This guide details what you'll need to contribute to Materialize.
Materialize is written in Rust and should compile on any recent stable version.
Materialize can be connected to many different types of event sources:
- Local files with line-by-line textual events, where structured data can be extracted via regular expressions or CSV parsing.
- Custom Kafka topics, where events are encoded with Protobuf or Avro, with support for additional encoding formats coming soon.
- Kafka topics managed by a CDC tool like Debezium, where events adhere to a particular "envelope" format that distinguishes updates from insertions and deletions.
- Streaming HTTP sources? Apache Pulsar sources? With a bit of elbow grease, support for any message bus can be added to Materialize!
Note that local file sources are intended only for ad-hoc experimentation and analysis. Production use cases are expected to use Kafka sources, which have a better availability and durability story.

[Saved data rows]

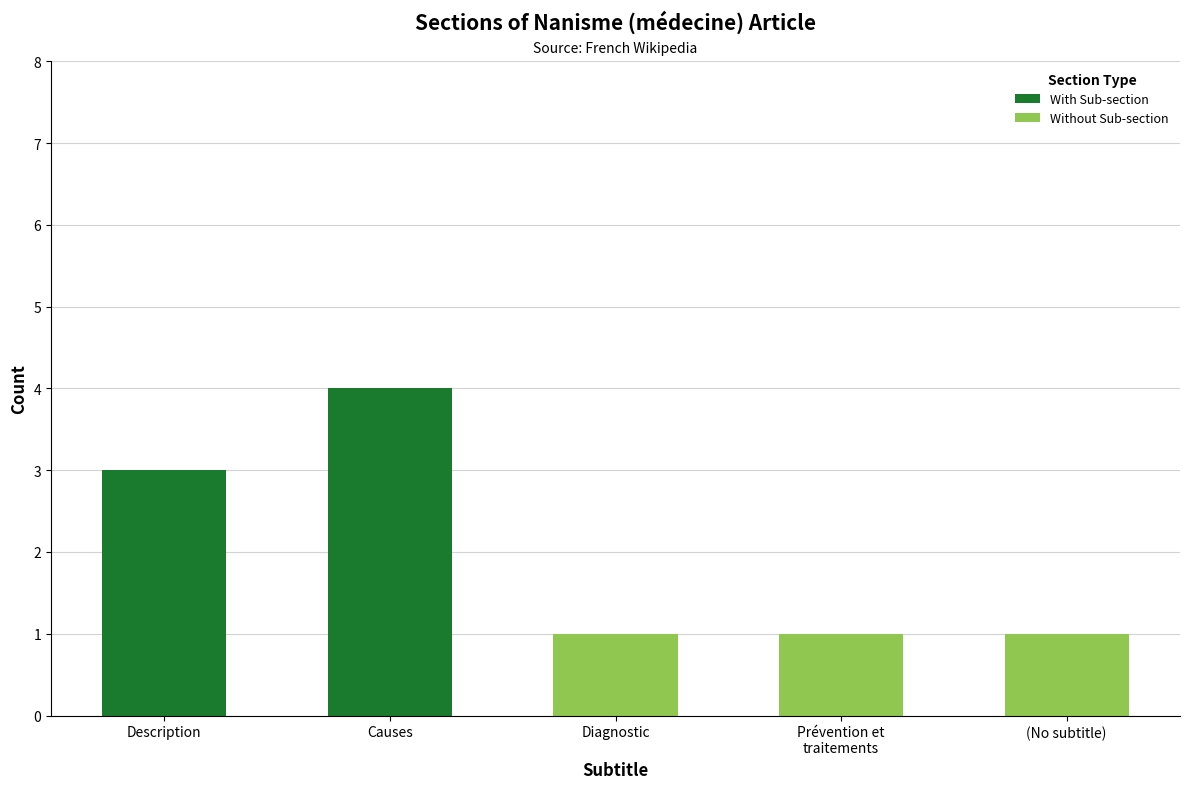

Which category has the highest value in the With Sub-section series?

Causes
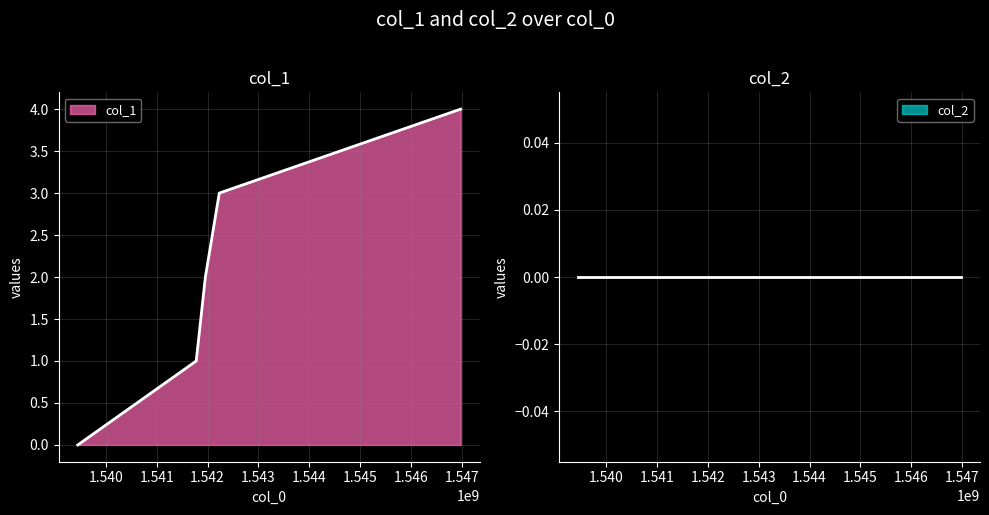

What is the difference between the second highest and minimum values?

3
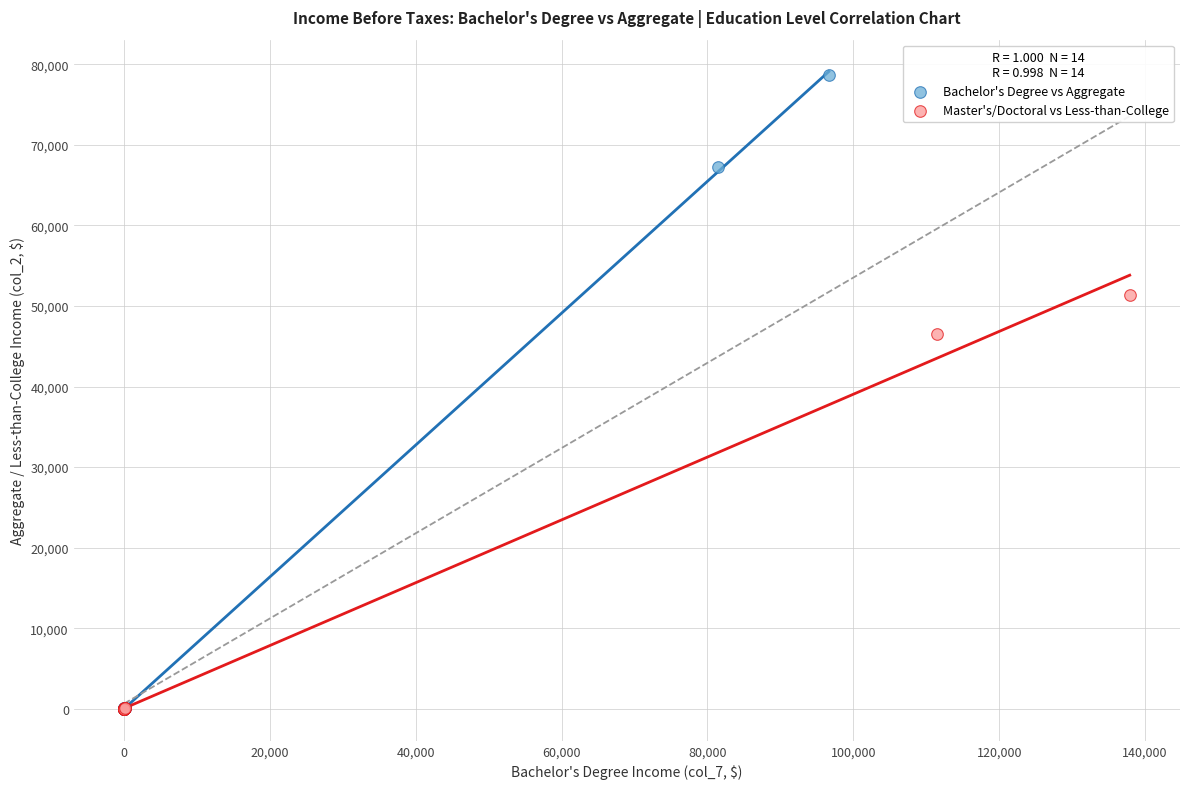

Which series has the widest spread of Y values?

Bachelor's Degree vs Aggregate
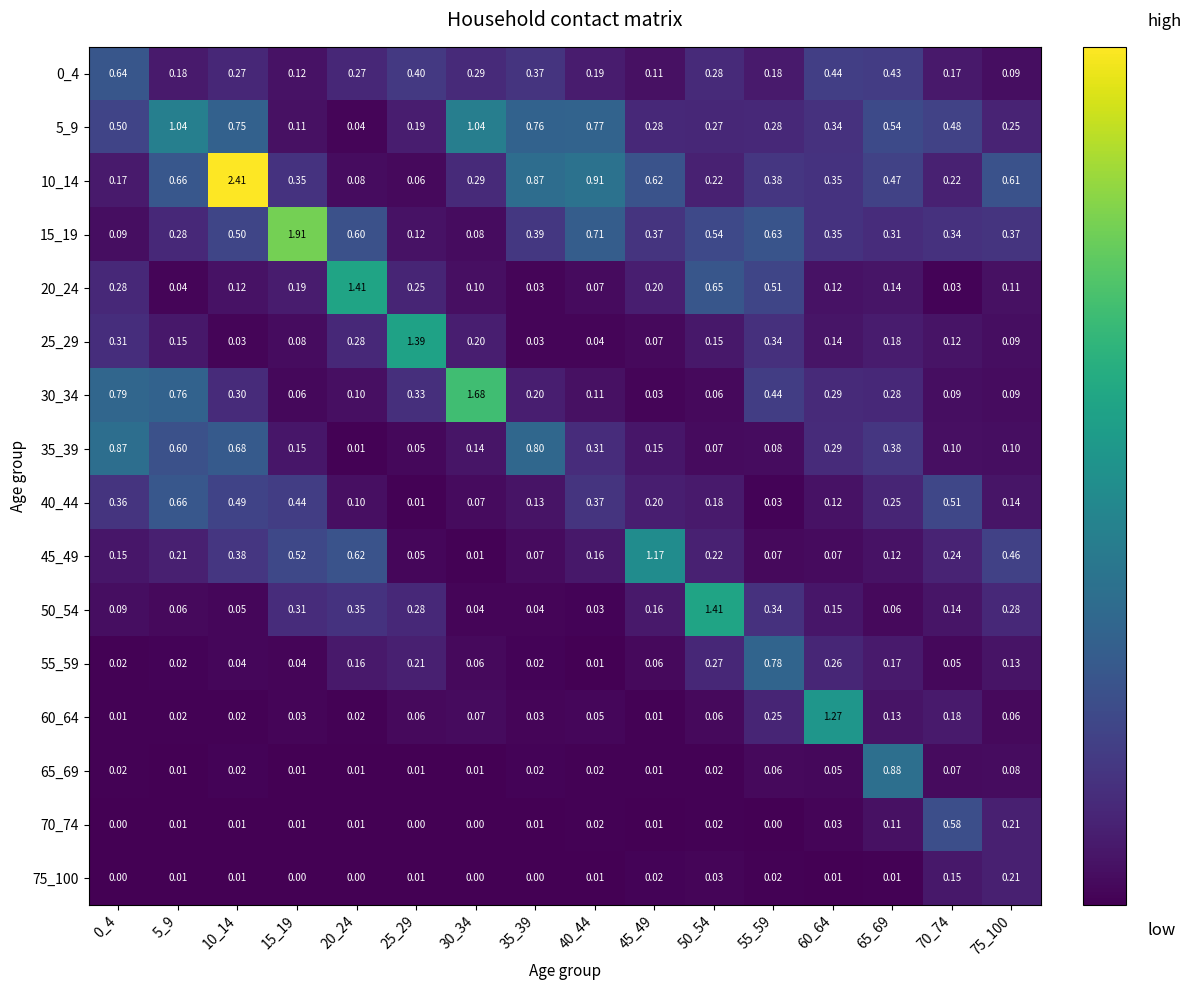

Is the value of 45_49 at 35_39 greater than the value of 30_34 at 30_34?

No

*WORK INSTRUCTIONS*.
[a] Answer these questions using the Materialize guide:
(i) What programming language is Materialize written in?
(ii) Which two encodings are named for events in custom Kafka topics?
(iii) Which CDC tool is given as an example?
[b] Does each statement agree with the Materialize guide? Answer yes or no, and quote the words from the guide that decide it.
(i) Local file sources are meant for production use.
(ii) Materialize should compile on any recent stable version of its language.
(iii) Structured data from local files can be extracted by CSV parsing.
The rows have nothing to do with the text above them.

*ANSWER SECTION*.
[a]
(i) Rust
(ii) Protobuf and Avro
(iii) Debezium

[b]
(i) No: "Note that local file sources are intended only for ad-hoc experimentation and analysis."
(ii) Yes: "should compile on any recent stable version"
(iii) Yes: "structured data can be extracted via regular expressions or CSV parsing"